_Given instruction A:_
From the Elliot Villar article below, write out the stretch from "Early life and" through "National Theatre Institute.".
_Given instruction B:_
Answer these questions about the Elliot Villar article below:
(i) From which school did Villar graduate in 1998?
(ii) What role did he play in the Public Theater's 2007 Shakespeare in the Park production?
(iii) On what show did he play Fernando Vera?
_Given instruction C:_
Pick up the Elliot Villar article below after its last sentence and keep writing it.

_Given text:_
■ ■ ■ ■ ■ ■ ■

Elliot Villar (born June 6, 1980) is an American theater and screen actor. He made his Broadway debut in 2011 as part of the original cast of War Horse. He is perhaps best known for his role as Fernando Vera in the USA Network show Mr. Robot.

Early life and education 
Villar was born on June 6, 1980 in the Bronx, New York. He attended the Villa Maria Academy in the northeastern Bronx for grammar school and received a scholarship to attend the Fieldston School, from which he graduated in 1998. Villar studied drama at Vassar College and received a Bachelor of Arts degree there in 2002. After graduating, Villar was selected for a year-long fellowship with the Shakespeare Theater Company of Washington, D.C. He then returned to New York City for a year before being accepted into the Yale School of Drama. He graduated in 2007 with a Master of Fine Arts in Acting. Villar also trained at the British American Drama Academy and the National Theatre Institute.

Career 
Villar began his professional acting career in 2003 as a fellow of the Shakespeare Theater Company in Washington, D.C. He acted in multiple regional theater productions during this period and made his screen acting debut in the 2004 independent comedy Knots. He then went on to receive an MFA in acting, after which he began a successful New York theater career. In 2007, he starred as Demetrius in the Public Theater's production of A Midsummer Night Dream for their Shakespeare in the Park program. That Fall, he starred in the off-Broadway production The Brothers Size opposite Brian Tyree Henry. In the following three years, he was part off the acclaimed casts of the regional production Boleros for the Disenchanted, the musical Coraline at the Lucille Lortel Theatre, the Shakespeare-adaptation The Age of Iron with the Classic Stage Company, and After the Revolution with Playwrights Horizon. He also had small roles in films and television shows, including The Rebound and Law & Order.

■ ■ ■ ■ ■ ■ ■

_Information supplied:_
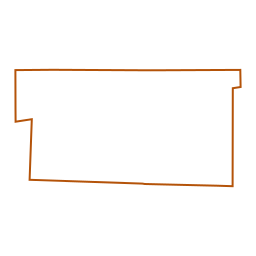 outline of Holmes, Ohio, United States of America
{"feature_id": "52423323B45716544412555", "entity_name": "Holmes", "entity_type": "district", "adm_level": 2, "iso_a3": "USA", "parent_name": "United States of America", "parent_adm1": "Ohio", "projection": "mercator", "projection_center": [-81.953, 40.556], "detail": "fine", "context": "isolated", "style": "outline", "palette": "amber", "viewbox_px": 256, "rotation_deg": 0, "n_neighbors": 0, "source": "geoboundaries", "source_scale": "gbopen_adm2", "svg_char_len": 293}
<svg xmlns="http://www.w3.org/2000/svg" viewBox="0 0 256 256"><path d="M52.6,69.8L15.4,70.1L15.5,108.0L15.6,121.7L31.8,119.2L29.6,179.8L142.4,183.6L144.8,184.0L217.0,185.7L232.6,186.2L232.8,88.2L240.6,87.0L240.3,69.9L150.9,70.3L52.6,69.8Z" fill="none" stroke="#b45309" stroke-width="2"/></svg>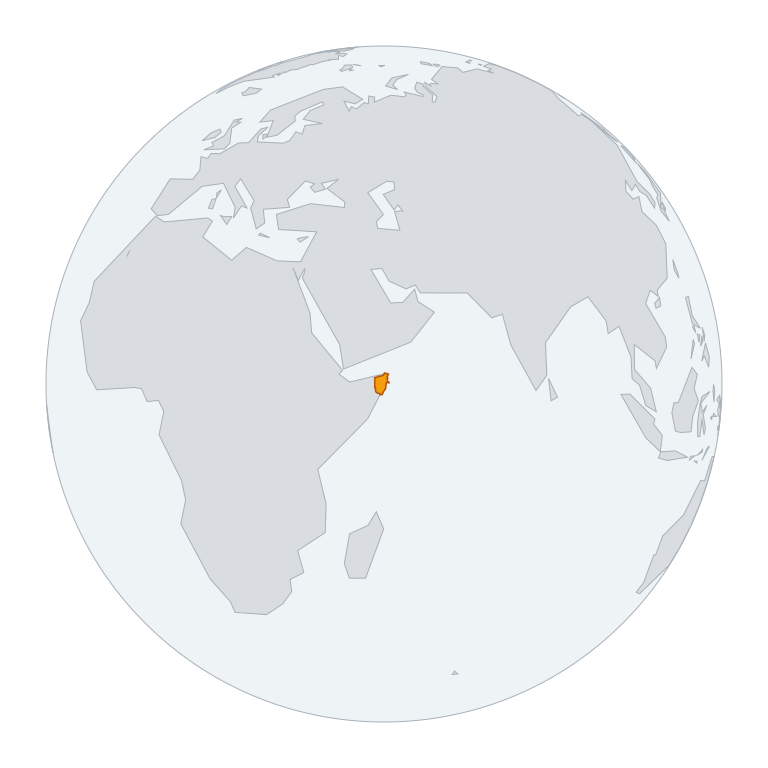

■ ■ ■ ■ ■ ■ ■

_Final answer A:_
Early life and education 
Villar was born on June 6, 1980 in the Bronx, New York. He attended the Villa Maria Academy in the northeastern Bronx for grammar school and received a scholarship to attend the Fieldston School, from which he graduated in 1998. Villar studied drama at Vassar College and received a Bachelor of Arts degree there in 2002. After graduating, Villar was selected for a year-long fellowship with the Shakespeare Theater Company of Washington, D.C. He then returned to New York City for a year before being accepted into the Yale School of Drama. He graduated in 2007 with a Master of Fine Arts in Acting. Villar also trained at the British American Drama Academy and the National Theatre Institute.

_Final answer B:_
(i) The Fieldston School
(ii) Demetrius
(iii) Mr. Robot, on the USA Network

_Final answer C:_
Villar made his Broadway debut in 2011 as part of the cast of the American production of War Horse. As part of the original cast, he played the roles of Allan and Sodat Klausen. The production was critically acclaimed and received five Tony Awards that year. Villar stayed with the production until it closed in January 2013.

In 2013, Villar was in the limited-run production of Collapse at the New York City Center. He also guest acted on episodes of the shows Blue Bloods and Elementary. From 2014 onwards, Villar began acting more for television. He guest starred on many different network TV shows. His first recurring role was in 2015 as Thomas Schmidt in a two-episode arc in FOX's Gotham. In the same year, he had a recurring role in The Affair.

In July 2015, Villar debuted his character Fernando Vera, an eccentric Dominican gangster, in the series premiere of USA's Mr. Robot. He appeared in three episodes in the first season and next appeared in the post-credit scene of the third season's finale episode. Villar was promoted to a main character in the show's fourth and final season.

In the four years following 2015, Villar guest starred on seven television shows and held recurring roles on four other shows; these include AMC's The Son, a seven-episode arc on the science fiction drama Time After Time, as an FBI agent in Sneaky Pete, and as Detective Herrera in the CBS anthology thriller show Tell Me a Story. He returned to the stage in 2018 for the off-Broadway production of Mary Page Marlowe at the Second Stage Theatre.

Personal life 
Villar is married to actress Emily Dorsch.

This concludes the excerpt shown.